━━━━━ MATERIAL FOR THIS TASK ━━━━━
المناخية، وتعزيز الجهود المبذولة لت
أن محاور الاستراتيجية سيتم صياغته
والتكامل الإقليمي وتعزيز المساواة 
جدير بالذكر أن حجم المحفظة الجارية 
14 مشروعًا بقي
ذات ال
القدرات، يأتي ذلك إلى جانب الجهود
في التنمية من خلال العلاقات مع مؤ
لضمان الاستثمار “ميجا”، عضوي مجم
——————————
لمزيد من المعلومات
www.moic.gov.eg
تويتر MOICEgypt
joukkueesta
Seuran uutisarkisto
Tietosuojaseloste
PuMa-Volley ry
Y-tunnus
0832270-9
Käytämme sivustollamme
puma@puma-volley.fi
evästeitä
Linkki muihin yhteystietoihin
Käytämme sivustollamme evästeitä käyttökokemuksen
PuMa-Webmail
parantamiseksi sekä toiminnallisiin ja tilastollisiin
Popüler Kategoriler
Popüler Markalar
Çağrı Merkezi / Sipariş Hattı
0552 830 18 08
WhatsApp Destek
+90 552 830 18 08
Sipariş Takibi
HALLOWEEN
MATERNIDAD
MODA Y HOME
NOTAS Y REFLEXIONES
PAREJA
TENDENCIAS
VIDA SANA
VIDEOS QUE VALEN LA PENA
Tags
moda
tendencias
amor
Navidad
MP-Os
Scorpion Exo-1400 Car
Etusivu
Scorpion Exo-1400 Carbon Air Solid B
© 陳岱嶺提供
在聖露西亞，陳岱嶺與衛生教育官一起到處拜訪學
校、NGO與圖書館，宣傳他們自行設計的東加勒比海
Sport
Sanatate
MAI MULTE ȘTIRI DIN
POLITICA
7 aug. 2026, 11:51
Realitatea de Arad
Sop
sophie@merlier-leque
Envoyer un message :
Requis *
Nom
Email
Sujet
━━━━━
Please go through the data above and copy each line containing the word "الجهود".

# WRITTEN ANSWER
المناخية، وتعزيز الجهود المبذولة لت
القدرات، يأتي ذلك إلى جانب الجهود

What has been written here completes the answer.